Tutorial | MLlib with Dataiku¶
This content is also included in a free Dataiku Academy course Using MLlib. Register for the course there if you’d like to track and validate your progress alongside concept videos, text summaries, hands-on tutorials, and quizzes.
Apache Spark comes with a built-in module called MLlib, which aims at creating and training machine learning models at scale.
Dataiku DSS makes it easy to use MLlib without coding, using it at an optional backend engine for creating Models directly from within its interface.
You have access to an instance of Dataiku, with Spark enabled, and a working installation of Spark, version 1.4+ (the more recent the version, the better, as the MLlib API is evolving quickly).
We use here the usual Titanic dataset, available for instance from the corresponding Kaggle’s competition. Start with downloading the files, and create the two train and test datasets.
Training an MLlib model¶
Double-click on your train dataset, and create a new Analysis using the green button at the top right. From the Survived column header, click on Create Prediction model…:
This is the important part. In the new modal window, in the ML Backend drop-menu menu, select a Spark configuration (we’ll use the default here):
Create the model. You are taken to a screen telling when the Model is ready to be trained. Do not train the model, but instead click on Settings:
Under the Algorithms section, activate Random Forests:
Click on Train, and wait for your task to complete.
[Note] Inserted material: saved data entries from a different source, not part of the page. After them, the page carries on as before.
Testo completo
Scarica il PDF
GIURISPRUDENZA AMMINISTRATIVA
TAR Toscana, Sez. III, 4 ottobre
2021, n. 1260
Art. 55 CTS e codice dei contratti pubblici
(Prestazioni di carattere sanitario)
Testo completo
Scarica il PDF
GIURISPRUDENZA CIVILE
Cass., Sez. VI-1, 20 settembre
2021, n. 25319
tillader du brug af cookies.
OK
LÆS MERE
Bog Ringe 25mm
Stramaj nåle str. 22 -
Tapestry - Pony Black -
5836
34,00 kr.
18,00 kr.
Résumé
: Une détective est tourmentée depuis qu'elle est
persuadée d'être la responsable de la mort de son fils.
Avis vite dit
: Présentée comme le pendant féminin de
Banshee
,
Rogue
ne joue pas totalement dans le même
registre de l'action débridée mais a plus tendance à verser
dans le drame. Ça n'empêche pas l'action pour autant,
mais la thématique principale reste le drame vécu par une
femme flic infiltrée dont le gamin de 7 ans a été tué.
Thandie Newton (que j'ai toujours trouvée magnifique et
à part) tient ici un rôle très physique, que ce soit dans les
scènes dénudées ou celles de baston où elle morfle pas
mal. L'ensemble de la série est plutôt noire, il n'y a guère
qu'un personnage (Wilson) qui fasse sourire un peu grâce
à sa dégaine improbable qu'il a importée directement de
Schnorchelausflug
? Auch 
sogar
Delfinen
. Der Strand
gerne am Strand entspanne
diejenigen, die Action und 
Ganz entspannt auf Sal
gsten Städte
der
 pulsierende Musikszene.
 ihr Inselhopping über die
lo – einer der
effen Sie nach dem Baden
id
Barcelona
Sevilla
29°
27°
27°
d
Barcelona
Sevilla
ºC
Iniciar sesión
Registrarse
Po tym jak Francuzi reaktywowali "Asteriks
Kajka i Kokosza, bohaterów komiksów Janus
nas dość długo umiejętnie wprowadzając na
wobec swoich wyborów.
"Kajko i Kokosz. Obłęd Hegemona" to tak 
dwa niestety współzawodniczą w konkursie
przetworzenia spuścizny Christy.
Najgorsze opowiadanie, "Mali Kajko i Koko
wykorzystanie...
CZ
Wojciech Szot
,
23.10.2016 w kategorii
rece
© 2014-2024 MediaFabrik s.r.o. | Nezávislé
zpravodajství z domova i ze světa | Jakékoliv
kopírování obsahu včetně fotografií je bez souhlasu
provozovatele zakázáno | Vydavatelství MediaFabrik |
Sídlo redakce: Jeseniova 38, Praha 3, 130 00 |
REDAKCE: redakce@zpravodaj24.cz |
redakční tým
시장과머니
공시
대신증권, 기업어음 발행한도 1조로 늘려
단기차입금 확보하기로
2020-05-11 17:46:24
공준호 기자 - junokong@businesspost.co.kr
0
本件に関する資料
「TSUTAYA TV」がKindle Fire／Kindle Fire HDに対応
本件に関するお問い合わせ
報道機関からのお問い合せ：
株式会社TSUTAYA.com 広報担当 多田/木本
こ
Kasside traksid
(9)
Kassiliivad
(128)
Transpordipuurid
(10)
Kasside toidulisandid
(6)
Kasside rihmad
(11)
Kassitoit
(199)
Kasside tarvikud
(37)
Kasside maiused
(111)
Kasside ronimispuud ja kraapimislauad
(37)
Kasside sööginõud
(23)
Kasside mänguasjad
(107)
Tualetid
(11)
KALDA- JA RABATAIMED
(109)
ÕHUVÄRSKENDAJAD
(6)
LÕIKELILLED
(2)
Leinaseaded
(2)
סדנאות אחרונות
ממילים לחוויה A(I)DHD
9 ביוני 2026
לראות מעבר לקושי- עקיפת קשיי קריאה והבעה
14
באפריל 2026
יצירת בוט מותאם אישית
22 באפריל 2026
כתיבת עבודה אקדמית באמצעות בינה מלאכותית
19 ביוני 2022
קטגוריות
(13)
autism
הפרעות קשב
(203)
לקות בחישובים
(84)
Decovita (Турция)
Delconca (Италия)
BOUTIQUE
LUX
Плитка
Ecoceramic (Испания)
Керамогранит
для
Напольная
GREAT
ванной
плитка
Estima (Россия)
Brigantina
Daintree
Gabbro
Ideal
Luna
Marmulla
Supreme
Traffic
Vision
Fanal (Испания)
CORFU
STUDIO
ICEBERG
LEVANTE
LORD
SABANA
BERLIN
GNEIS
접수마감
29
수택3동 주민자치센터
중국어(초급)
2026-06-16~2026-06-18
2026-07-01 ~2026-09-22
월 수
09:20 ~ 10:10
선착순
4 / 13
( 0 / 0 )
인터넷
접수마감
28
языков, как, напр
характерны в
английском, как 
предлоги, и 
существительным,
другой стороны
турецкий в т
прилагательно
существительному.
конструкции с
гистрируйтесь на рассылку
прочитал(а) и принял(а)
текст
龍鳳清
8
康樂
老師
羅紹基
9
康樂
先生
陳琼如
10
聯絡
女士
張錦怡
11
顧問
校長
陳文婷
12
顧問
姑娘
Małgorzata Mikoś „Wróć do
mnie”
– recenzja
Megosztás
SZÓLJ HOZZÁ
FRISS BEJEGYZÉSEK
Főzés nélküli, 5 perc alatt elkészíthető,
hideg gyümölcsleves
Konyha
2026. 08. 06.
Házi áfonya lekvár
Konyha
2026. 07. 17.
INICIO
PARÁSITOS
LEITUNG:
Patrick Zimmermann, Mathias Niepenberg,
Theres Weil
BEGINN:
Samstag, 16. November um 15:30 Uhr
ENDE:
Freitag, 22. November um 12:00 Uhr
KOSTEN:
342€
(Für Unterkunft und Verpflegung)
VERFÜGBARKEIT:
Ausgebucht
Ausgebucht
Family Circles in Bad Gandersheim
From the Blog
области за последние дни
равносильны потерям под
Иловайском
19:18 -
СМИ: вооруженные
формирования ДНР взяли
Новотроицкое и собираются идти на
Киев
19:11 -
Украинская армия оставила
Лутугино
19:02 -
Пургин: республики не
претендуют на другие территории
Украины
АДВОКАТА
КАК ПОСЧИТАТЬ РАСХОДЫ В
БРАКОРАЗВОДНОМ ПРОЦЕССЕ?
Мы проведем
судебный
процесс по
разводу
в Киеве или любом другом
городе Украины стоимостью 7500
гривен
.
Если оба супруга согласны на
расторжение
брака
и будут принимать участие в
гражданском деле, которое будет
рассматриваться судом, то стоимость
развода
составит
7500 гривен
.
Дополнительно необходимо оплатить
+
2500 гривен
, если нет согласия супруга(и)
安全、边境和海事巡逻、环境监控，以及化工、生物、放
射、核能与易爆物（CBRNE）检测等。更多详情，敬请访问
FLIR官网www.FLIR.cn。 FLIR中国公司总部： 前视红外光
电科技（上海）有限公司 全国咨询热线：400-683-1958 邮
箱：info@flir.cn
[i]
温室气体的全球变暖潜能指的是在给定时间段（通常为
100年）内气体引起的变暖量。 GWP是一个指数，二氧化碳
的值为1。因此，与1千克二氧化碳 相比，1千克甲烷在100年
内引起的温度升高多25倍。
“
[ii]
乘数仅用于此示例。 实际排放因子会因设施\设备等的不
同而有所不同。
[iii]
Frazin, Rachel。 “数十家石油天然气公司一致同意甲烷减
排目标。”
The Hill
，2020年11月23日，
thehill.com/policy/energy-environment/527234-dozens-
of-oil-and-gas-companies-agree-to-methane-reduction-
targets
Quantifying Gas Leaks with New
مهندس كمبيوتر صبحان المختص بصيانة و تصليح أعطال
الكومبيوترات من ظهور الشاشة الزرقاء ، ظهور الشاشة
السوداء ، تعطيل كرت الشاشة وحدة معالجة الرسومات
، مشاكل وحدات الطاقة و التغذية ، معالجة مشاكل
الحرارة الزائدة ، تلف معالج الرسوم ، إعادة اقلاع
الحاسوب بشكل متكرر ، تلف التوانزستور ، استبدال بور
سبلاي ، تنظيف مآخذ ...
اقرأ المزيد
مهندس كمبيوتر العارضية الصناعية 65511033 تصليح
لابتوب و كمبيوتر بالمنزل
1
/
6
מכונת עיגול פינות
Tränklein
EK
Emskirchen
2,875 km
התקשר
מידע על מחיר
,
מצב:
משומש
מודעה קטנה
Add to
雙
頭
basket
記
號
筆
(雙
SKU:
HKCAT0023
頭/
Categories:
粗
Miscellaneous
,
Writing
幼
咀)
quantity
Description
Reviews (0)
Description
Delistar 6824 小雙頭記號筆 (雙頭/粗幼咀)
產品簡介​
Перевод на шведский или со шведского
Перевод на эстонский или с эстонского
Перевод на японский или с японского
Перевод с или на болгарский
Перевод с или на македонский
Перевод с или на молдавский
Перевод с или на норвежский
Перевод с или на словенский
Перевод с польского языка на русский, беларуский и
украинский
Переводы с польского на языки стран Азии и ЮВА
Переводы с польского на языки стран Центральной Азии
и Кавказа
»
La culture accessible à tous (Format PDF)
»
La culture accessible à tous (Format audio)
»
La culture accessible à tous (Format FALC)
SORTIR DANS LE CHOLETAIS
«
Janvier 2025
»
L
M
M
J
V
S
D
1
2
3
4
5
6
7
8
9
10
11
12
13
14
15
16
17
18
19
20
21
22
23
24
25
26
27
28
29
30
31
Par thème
Once done, the summary results screen appears:
Your models are now trained. They are ready to be deployed to automate their use to score new records
Using an MLlib model¶
The Random Forests offer the best performance. Click on it, and from the top right, select DEPLOY:
You are taken to the Flow screen. From the last green Prediction icon, select Apply and create a scoring recipe that will be used to score the test set:
Your flow is now complete:
You’ll just need to actually build the dataset to get the predictions!
Using MLlib in Dataiku can now be done entirely from the interface, without having to write complex code. This opens up great opportunities as more and more people will be able to leverage Spark to analyze data.